━━ SOURCE DOCUMENT ━━

This paper describes a hardware implementation of a Free Lossless Audio Codec (fLaC) encoder. The Free Lossless Audio Codec, hereafter referred to as "fLaC", is a popular scheme for losslessly compressing digital audio. The standard, along with an open source reference implementation, is freely available on the internet. It is supported by a large variety of digital playback devices which has led to its widespread popularity. It is the lossless format of choice for digital streaming platforms such as Soundcloud[?], Tidal, and Bandcamp. For these reasons the fLaC format was chosen as a target for hardware optimization.

Whilst there are a number of software implementations of the fLaC encoder and decoder, targeted to both traditional microprocessors, digital signal processors (DSPs), and even GPUs, there are no freely available ASIC or FPGA implementations. Consumer trends point to the desire to have the highest audio and video quality possible. Whilst lossy codecs such as MPEG Layer 3 (MP3) are able to satisfy that desire for now, there is a distinct marketing advantage to recording lossless audio in consumer electronics. An efficient and low power hardware implementation will allow portable and embedded devices to very cheaply support beyond real time encoding of large amounts of audio data. Many nations are now in the process of digitising large national audio archives. These audio archives require data to be compressed losslessly in order to preserve content in a format faithful to the original, however, uncompressed lossless data consumes large amounts of space.

Compressed audio has the major benefit of reducing file size by 50% or more, potentially doubling an archive's potential storage space, and reducing the amount of data transmitted over networks. In order to convert large (terabytes) amounts of audio data to a compressed format, a significant amount of computing power is required. A high throughput hardware decoder would reduce the encoding time and power consumed by the encoding process. fLaC is also gaining popularity as a medium for portable audio players. These players are very sensitive to power consumption, thus a hardware implementation would be of great use in reducing the power load of the decoding process. Another potential use case of a hardware encoder would be in a recording studio. Instead of recording audio to an uncompressed format, high quality audio could be encoded in real time as it comes in.

The encoder described within is written in the Verilog hardware description language and is targeted to Altera's Stratix V series of FGPAs. This hardware implementation takes great advantage of the parallelism inherent in the encoding algorithm. The FPGA provides an excellent platform for expressing this parallelism and is able to achieve a speedup of 10x a conventional single core CPU.

## 2 Purpose

The main purpose of this thesis is to provide a case study in implementing software algorithms on FPGA hardware. The thesis demonstrates the impressive performance gains that can be achieved through FPGA implementations.

## 3 Paper Organisation

This paper is divided into three main sections. First a description of audio compression algorithms and the fLaC algorithm in particular is provided. This includes a review of the theory of linear prediction and entropy coding which are central to the fLaC compression method. A short review of prior work in implementing audio encoding algorithms on FPGAs is provided. The bulk of the thesis is devoted to a description of the implemented hardware design, providing an overview of each of the main modules. Finally a performance comparison between the hardware implementation and the software implementation of the fLaC algorithm is given. The conclusion follows.

━━━

> [EXERCISES TO COMPLETE]:
a – According to the fLaC encoder paper, why was the fLaC format picked as the target for hardware optimization? Answer in one to three sentences.
b – In the fLaC encoder paper, turn the paragraph starting "Whilst there are a number of software implementations" into a short bulleted list that keeps its main facts.
c – Which hardware description language does the fLaC encoder paper say the encoder is written in?
The listing has no connection to the fLaC encoder paper.

━━ THE DATA ━━

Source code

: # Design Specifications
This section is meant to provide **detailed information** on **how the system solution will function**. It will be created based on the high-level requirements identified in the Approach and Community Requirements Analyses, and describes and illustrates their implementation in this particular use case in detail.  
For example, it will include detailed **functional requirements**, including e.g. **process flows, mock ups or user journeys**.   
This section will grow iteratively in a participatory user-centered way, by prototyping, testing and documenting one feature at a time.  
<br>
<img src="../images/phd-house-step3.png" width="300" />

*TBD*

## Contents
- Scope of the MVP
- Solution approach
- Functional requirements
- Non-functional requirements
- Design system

━━━
━━ THE DATA ━━

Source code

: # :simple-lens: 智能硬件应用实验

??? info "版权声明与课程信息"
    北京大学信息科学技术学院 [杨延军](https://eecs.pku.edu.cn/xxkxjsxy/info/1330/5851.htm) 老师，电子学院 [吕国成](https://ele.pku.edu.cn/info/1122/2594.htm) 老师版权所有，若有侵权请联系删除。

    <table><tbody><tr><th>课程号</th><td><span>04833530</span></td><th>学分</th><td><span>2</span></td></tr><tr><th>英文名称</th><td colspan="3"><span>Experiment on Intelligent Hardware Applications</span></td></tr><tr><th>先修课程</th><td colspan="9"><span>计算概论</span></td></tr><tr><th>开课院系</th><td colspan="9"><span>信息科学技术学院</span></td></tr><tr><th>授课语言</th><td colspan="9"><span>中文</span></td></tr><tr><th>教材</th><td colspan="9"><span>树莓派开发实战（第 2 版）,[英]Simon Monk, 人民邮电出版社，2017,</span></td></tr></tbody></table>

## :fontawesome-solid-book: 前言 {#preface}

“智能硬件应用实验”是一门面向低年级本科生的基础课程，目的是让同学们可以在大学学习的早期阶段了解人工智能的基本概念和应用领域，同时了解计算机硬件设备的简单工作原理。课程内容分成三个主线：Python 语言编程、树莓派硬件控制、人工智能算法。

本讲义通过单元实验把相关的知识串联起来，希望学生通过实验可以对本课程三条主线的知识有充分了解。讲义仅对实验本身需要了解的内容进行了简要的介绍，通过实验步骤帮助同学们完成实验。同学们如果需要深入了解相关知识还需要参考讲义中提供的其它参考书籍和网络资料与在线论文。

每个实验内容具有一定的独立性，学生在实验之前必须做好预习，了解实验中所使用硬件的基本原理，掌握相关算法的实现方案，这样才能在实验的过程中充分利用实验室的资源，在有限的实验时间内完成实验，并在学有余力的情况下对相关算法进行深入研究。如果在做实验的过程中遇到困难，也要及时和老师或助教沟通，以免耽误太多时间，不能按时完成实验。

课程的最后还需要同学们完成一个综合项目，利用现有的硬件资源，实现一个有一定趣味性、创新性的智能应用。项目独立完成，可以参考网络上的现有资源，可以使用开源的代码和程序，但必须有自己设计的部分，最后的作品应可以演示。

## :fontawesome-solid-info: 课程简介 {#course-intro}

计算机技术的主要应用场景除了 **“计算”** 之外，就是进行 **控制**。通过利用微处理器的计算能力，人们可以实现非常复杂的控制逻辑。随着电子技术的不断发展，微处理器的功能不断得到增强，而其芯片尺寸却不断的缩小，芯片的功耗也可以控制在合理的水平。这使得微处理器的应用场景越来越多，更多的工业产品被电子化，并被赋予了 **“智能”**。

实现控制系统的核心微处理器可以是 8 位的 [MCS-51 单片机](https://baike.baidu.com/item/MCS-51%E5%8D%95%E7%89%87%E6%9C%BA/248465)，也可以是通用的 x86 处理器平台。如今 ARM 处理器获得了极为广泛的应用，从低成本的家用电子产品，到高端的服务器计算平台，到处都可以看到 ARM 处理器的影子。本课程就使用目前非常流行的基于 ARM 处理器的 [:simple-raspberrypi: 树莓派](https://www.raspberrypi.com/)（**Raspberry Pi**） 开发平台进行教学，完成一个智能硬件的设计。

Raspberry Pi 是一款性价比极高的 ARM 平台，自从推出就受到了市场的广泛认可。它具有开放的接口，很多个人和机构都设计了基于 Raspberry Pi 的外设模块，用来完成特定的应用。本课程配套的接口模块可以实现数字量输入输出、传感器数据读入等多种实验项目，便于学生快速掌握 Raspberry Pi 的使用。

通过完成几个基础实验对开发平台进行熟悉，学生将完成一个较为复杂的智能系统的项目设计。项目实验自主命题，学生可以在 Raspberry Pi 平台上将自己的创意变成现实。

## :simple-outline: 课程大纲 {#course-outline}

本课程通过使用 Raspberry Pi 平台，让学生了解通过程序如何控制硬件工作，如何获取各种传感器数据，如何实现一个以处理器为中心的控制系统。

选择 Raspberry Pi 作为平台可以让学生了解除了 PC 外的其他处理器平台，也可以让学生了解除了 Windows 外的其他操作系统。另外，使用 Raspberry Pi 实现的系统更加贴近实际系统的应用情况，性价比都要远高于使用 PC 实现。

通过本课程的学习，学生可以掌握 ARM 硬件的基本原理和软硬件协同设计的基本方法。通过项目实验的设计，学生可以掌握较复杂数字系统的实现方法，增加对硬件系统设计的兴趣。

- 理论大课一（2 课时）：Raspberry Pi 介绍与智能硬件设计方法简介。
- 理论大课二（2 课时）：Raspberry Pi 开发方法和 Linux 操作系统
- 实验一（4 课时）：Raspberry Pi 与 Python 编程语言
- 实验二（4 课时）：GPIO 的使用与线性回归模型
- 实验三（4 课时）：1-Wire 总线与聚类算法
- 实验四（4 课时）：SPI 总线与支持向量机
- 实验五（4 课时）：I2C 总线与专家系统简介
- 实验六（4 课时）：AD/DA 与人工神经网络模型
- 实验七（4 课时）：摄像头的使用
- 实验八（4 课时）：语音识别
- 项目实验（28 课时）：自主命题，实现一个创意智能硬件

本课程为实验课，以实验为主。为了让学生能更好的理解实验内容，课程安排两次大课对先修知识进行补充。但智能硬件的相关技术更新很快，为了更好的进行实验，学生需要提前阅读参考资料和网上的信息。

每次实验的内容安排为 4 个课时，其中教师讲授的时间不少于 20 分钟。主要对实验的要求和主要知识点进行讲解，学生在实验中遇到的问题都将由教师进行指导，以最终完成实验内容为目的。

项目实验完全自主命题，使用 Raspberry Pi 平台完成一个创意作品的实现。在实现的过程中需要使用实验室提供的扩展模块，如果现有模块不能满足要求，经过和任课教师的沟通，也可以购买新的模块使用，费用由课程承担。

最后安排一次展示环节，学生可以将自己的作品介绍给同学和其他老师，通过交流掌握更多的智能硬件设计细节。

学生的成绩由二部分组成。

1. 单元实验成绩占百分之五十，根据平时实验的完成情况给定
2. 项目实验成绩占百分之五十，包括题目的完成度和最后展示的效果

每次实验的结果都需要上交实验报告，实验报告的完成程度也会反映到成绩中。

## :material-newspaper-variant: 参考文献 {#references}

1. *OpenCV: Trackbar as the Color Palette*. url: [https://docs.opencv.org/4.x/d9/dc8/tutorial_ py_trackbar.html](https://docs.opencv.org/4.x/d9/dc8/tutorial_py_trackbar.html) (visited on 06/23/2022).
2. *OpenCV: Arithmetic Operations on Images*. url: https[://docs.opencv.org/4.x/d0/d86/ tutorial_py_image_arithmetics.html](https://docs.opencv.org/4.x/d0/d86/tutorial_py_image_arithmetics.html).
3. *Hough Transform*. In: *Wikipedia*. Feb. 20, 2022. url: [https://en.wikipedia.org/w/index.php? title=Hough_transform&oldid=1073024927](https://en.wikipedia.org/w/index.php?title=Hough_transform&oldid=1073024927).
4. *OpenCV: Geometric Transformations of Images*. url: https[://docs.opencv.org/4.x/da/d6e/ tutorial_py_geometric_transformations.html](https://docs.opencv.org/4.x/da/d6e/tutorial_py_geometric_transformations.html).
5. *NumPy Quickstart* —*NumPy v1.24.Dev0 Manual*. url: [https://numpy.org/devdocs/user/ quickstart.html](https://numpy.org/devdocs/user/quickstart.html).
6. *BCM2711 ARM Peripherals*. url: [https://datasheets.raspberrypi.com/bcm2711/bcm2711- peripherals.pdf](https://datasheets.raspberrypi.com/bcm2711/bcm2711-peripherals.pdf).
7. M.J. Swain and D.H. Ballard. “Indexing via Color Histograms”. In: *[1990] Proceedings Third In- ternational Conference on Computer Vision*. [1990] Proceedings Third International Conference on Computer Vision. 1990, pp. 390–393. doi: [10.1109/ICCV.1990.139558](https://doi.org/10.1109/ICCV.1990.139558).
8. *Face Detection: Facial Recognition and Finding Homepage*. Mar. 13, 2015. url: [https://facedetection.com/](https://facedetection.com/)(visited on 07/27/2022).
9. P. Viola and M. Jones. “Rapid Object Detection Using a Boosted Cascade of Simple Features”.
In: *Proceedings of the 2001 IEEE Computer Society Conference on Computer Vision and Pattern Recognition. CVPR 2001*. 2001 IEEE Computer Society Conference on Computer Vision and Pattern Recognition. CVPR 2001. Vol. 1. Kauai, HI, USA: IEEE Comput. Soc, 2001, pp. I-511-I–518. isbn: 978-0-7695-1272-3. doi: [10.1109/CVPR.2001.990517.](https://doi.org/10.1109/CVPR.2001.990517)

━━━
━━ THE DATA ━━

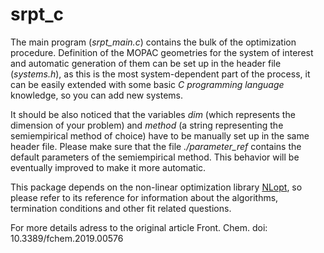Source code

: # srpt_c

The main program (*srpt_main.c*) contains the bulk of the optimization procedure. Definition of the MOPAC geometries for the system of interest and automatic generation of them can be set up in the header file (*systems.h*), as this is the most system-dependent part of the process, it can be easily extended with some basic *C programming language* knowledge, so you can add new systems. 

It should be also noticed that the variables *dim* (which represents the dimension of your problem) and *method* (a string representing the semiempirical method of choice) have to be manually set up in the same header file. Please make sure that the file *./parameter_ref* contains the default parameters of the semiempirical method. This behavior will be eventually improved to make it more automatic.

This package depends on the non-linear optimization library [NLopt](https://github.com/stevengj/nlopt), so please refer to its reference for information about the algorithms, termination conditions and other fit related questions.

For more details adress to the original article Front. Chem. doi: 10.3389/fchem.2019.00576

━━━

> [RESPONSES IN ORDER]:
a – The standard and an open source reference implementation are freely available on the internet, and a large variety of digital playback devices support it, which has made it widely popular. It is also the lossless format of choice for streaming platforms such as Soundcloud, Tidal, and Bandcamp.

b –
- Software fLaC encoders and decoders exist for microprocessors, DSPs, and GPUs, but there are no freely available ASIC or FPGA implementations.
- Consumers want the highest possible audio and video quality.
- Lossy codecs such as MP3 meet that demand for now, but recording lossless audio gives consumer electronics a distinct marketing advantage.
- An efficient, low power hardware implementation would let portable and embedded devices cheaply support beyond real time encoding of large amounts of audio.
- Many nations are digitising large national audio archives, which must be compressed losslessly to stay faithful to the original, yet uncompressed lossless data takes up a great deal of space.

c – Verilog.